Print the records below exactly, with no pictures.
START RECORD EXTRACTS
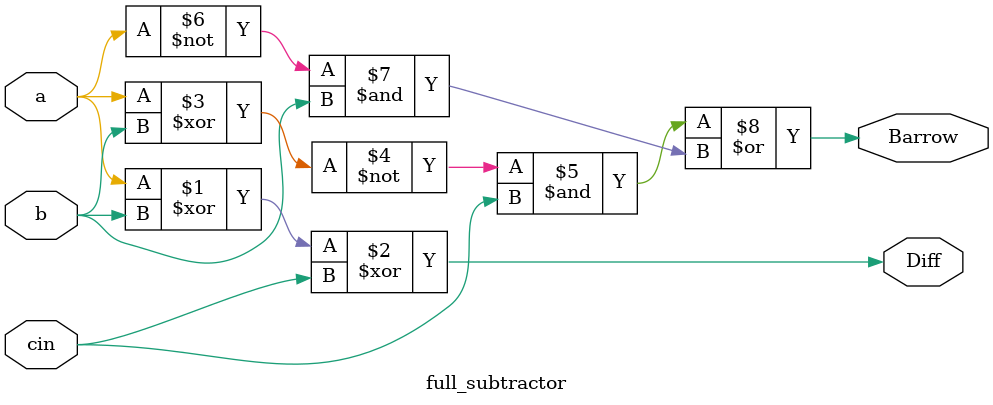
<source format=v>
`timescale 1ns / 1ps

module full_subtractor(
    input a,
    input b,
    input cin,
    output  Diff,Barrow
    );
assign Diff=a^b^cin;
assign Barrow=(~(a^b))&cin|~a&b;
endmodule

</source>
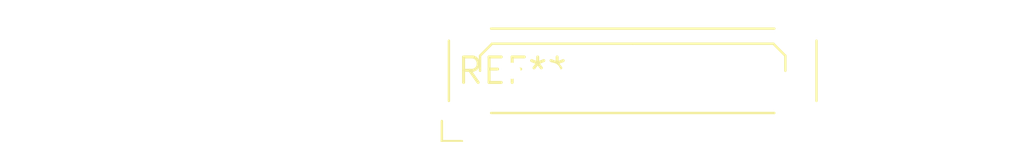
<source format=kicad_pcb>
(kicad_pcb (version 20240108) (generator pcbnew)

  (general
    (thickness 1.6)
  )

  (paper "A4")
  (layers
    (0 "F.Cu" signal)
    (31 "B.Cu" signal)
    (32 "B.Adhes" user "B.Adhesive")
    (33 "F.Adhes" user "F.Adhesive")
    (34 "B.Paste" user)
    (35 "F.Paste" user)
    (36 "B.SilkS" user "B.Silkscreen")
    (37 "F.SilkS" user "F.Silkscreen")
    (38 "B.Mask" user)
    (39 "F.Mask" user)
    (40 "Dwgs.User" user "User.Drawings")
    (41 "Cmts.User" user "User.Comments")
    (42 "Eco1.User" user "User.Eco1")
    (43 "Eco2.User" user "User.Eco2")
    (44 "Edge.Cuts" user)
    (45 "Margin" user)
    (46 "B.CrtYd" user "B.Courtyard")
    (47 "F.CrtYd" user "F.Courtyard")
    (48 "B.Fab" user)
    (49 "F.Fab" user)
    (50 "User.1" user)
    (51 "User.2" user)
    (52 "User.3" user)
    (53 "User.4" user)
    (54 "User.5" user)
    (55 "User.6" user)
    (56 "User.7" user)
    (57 "User.8" user)
    (58 "User.9" user)
  )

  (setup
    (pad_to_mask_clearance 0)
    (pcbplotparams
      (layerselection 0x00010fc_ffffffff)
      (plot_on_all_layers_selection 0x0000000_00000000)
      (disableapertmacros false)
      (usegerberextensions false)
      (usegerberattributes false)
      (usegerberadvancedattributes false)
      (creategerberjobfile false)
      (dashed_line_dash_ratio 12.000000)
      (dashed_line_gap_ratio 3.000000)
      (svgprecision 4)
      (plotframeref false)
      (viasonmask false)
      (mode 1)
      (useauxorigin false)
      (hpglpennumber 1)
      (hpglpenspeed 20)
      (hpglpendiameter 15.000000)
      (dxfpolygonmode false)
      (dxfimperialunits false)
      (dxfusepcbnewfont false)
      (psnegative false)
      (psa4output false)
      (plotreference false)
      (plotvalue false)
      (plotinvisibletext false)
      (sketchpadsonfab false)
      (subtractmaskfromsilk false)
      (outputformat 1)
      (mirror false)
      (drillshape 1)
      (scaleselection 1)
      (outputdirectory "")
    )
  )

  (net 0 "")

  (footprint "Harwin_LTek-Male_07_P2.00mm_Vertical_StrainRelief" (layer "F.Cu") (at 0 0))

)

</source>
END RECORD EXTRACTS
**RESPONSE BOX**
<source format=v>
`timescale 1ns / 1ps

module full_subtractor(
    input a,
    input b,
    input cin,
    output  Diff,Barrow
    );
assign Diff=a^b^cin;
assign Barrow=(~(a^b))&cin|~a&b;
endmodule

</source>
<source format=kicad_pcb>
(kicad_pcb (version 20240108) (generator pcbnew)

  (general
    (thickness 1.6)
  )

  (paper "A4")
  (layers
    (0 "F.Cu" signal)
    (31 "B.Cu" signal)
    (32 "B.Adhes" user "B.Adhesive")
    (33 "F.Adhes" user "F.Adhesive")
    (34 "B.Paste" user)
    (35 "F.Paste" user)
    (36 "B.SilkS" user "B.Silkscreen")
    (37 "F.SilkS" user "F.Silkscreen")
    (38 "B.Mask" user)
    (39 "F.Mask" user)
    (40 "Dwgs.User" user "User.Drawings")
    (41 "Cmts.User" user "User.Comments")
    (42 "Eco1.User" user "User.Eco1")
    (43 "Eco2.User" user "User.Eco2")
    (44 "Edge.Cuts" user)
    (45 "Margin" user)
    (46 "B.CrtYd" user "B.Courtyard")
    (47 "F.CrtYd" user "F.Courtyard")
    (48 "B.Fab" user)
    (49 "F.Fab" user)
    (50 "User.1" user)
    (51 "User.2" user)
    (52 "User.3" user)
    (53 "User.4" user)
    (54 "User.5" user)
    (55 "User.6" user)
    (56 "User.7" user)
    (57 "User.8" user)
    (58 "User.9" user)
  )

  (setup
    (pad_to_mask_clearance 0)
    (pcbplotparams
      (layerselection 0x00010fc_ffffffff)
      (plot_on_all_layers_selection 0x0000000_00000000)
      (disableapertmacros false)
      (usegerberextensions false)
      (usegerberattributes false)
      (usegerberadvancedattributes false)
      (creategerberjobfile false)
      (dashed_line_dash_ratio 12.000000)
      (dashed_line_gap_ratio 3.000000)
      (svgprecision 4)
      (plotframeref false)
      (viasonmask false)
      (mode 1)
      (useauxorigin false)
      (hpglpennumber 1)
      (hpglpenspeed 20)
      (hpglpendiameter 15.000000)
      (dxfpolygonmode false)
      (dxfimperialunits false)
      (dxfusepcbnewfont false)
      (psnegative false)
      (psa4output false)
      (plotreference false)
      (plotvalue false)
      (plotinvisibletext false)
      (sketchpadsonfab false)
      (subtractmaskfromsilk false)
      (outputformat 1)
      (mirror false)
      (drillshape 1)
      (scaleselection 1)
      (outputdirectory "")
    )
  )

  (net 0 "")

  (footprint "Harwin_LTek-Male_07_P2.00mm_Vertical_StrainRelief" (layer "F.Cu") (at 0 0))

)

</source>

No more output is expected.